Diachronically Old Indo Aryan ṭ (ट) & ḍ (ड) changed to Middle Indo Aryan (Pali) ḍ (ड). In Modern Indo-Aryan, northwestern languages like Hindi, Punjabi, this ḍ (ड) is in complementary distribution (almost allophonic) with r̤ (ड़), in initial, geminate, and postnasal positions– e.g., Hindi डंडा ḍaṇḍā, whereas intervocalic, final, and before or after other consonants for r̤ (ड़) – e.g., Hindi घोड़ा ghor̤ā.

Interestingly this r̤ (ड़) is  present phonemically in some languages (Western Hindi, Sindhi, Bengali etc.) that lack ḷ (ळ) and absent from some (Marathi, Gujarati) that possess ḷ (ळ).

In Odia which has ḷ (ळ) , voiced retroflex stops ḍ (ड) and ḍh (ढ) have allophones ṛ (ड़) and ṛh (ढ़). These flap allophones occur intervocalically and word finally.
I am not sure why r̤ (ड़) is orthographically preserved in language name ଓଡ଼ିଆ, even though I hear oḍia (ओडिया) in the audio link. Interestingly in the state emblem of Odisha, the word ଓଡ଼ିଶା or̥ishā is transliterated in Devanagari as ओडिशा oḍishā.

ṛ (ड़ ) is sub phonemic in Marathi, Gujarati, Eastern Hindi, Bhojpuri, Maithili, Kumauni, Kashmiri etc.) and is on the verge of merging with r (र) in Maithili. ṛ (ड़ ) is absent from Assamese, East & North Bengali dialects, and is remapped to r (र).

In Gujarati, it is absent in script but pronunciation is present in many words

कड़क (strong, stiff) >  kar̤ak but in writing કડક (kaḍaka); कपड़ा  (cloth) > kapr̤ā  but in writing કપડા kapḍā and so on.

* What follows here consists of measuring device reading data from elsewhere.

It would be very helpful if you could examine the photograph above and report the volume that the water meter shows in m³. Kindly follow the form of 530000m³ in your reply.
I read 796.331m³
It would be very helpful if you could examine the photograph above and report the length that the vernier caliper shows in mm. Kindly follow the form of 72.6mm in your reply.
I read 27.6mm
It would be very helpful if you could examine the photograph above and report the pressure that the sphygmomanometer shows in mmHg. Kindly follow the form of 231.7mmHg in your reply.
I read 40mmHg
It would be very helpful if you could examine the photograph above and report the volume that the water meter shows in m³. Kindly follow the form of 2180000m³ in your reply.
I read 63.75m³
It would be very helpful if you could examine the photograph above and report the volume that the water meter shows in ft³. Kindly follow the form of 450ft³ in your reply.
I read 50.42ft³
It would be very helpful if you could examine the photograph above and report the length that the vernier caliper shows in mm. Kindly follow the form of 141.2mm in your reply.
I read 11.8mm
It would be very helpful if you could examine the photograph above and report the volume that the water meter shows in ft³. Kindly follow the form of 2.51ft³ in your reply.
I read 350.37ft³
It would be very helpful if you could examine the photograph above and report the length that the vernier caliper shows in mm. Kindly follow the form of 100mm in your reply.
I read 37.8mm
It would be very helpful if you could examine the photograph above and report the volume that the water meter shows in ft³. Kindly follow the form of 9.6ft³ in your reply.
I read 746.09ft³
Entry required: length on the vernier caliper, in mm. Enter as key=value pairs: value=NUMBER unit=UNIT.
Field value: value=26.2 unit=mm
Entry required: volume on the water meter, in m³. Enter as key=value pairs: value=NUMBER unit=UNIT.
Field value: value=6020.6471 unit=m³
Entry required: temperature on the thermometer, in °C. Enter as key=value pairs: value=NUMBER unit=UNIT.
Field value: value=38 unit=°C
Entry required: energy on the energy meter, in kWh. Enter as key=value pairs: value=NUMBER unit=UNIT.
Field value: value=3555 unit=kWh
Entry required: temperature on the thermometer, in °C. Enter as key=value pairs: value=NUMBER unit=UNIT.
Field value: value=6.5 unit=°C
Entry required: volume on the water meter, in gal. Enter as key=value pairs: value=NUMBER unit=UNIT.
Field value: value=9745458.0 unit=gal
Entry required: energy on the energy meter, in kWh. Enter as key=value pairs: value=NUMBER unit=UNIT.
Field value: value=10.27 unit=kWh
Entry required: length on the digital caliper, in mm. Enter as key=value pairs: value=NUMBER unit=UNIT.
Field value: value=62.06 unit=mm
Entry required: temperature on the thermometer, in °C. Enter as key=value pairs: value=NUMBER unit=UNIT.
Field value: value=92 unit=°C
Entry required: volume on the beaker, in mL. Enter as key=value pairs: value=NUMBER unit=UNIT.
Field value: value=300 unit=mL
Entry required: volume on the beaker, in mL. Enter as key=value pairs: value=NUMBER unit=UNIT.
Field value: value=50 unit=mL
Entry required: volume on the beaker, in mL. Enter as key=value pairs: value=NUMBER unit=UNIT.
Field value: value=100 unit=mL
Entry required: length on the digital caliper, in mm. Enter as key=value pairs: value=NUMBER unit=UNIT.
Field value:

In Modern Standard Hindi Retroflex stop ḍ (ड) & Retroflex flap r̤ (ड़) is phonemic. That means they are recognized as separate phones & not as allophones. In earlier forms of Hindi, they were in complementary distribution i.e. ḍ (ड) was pronounced as r̤ (ड़) in intervocalic & final positions. This change is not so recent, it was present in times of Saint poet Tulsidas where he used /ḍ/ ड medially in निडर (niḍar = fearless). Now in Modern Standard Hindi, there are several minimal pairs which demarcate this difference –

पेड (english paid) ‍X पेड़ peṛ (tree)

रोड (road) X रोड़ा roṛā (stone)

More examples in रेडियो, मोड, मोड़ reḍiyo, moḍ, mor̤

To add to it, this Retroflex stop ḍ (ड) & Retroflex flap r̤ (ड़) distinction is more evident in urban Hindi (मानक हिन्दी) rather than rural Hindi (ग्रामीण हिन्दी). It would be considered an error if somebody writes or pronounces पेड़ा or घोड़ा as पेडा or घोडा [pēṛā or ghōṛā as pēḍā or ghōḍā]; & रेडियो  as रेड़ियो.

In Indian English, this Retroflex flap r̤ (ड़) is often mapped to an R as evident in words like Baroda (< बड़ौदा), Marwari (मारवाड़ी), Arora (अरोड़ा), Chopra (चोपड़ा), Burari (बुराड़ी) etc., although ṭ (ट) & ḍ (ड)  are always written with T and D. My assumption is, the reason why r̤ (ड़) in Indian words is often mapped to an R in romanized spellings is because of the Hunterian transliteration system (1872) of romanization which was the first officially approved system of transliteration under British administration”. Under this system, r̤ (ड़) is romanized by an r /R. India and Pakistan continue to use the same romanization system for many place names – the Hunterian System – as they used before their independence.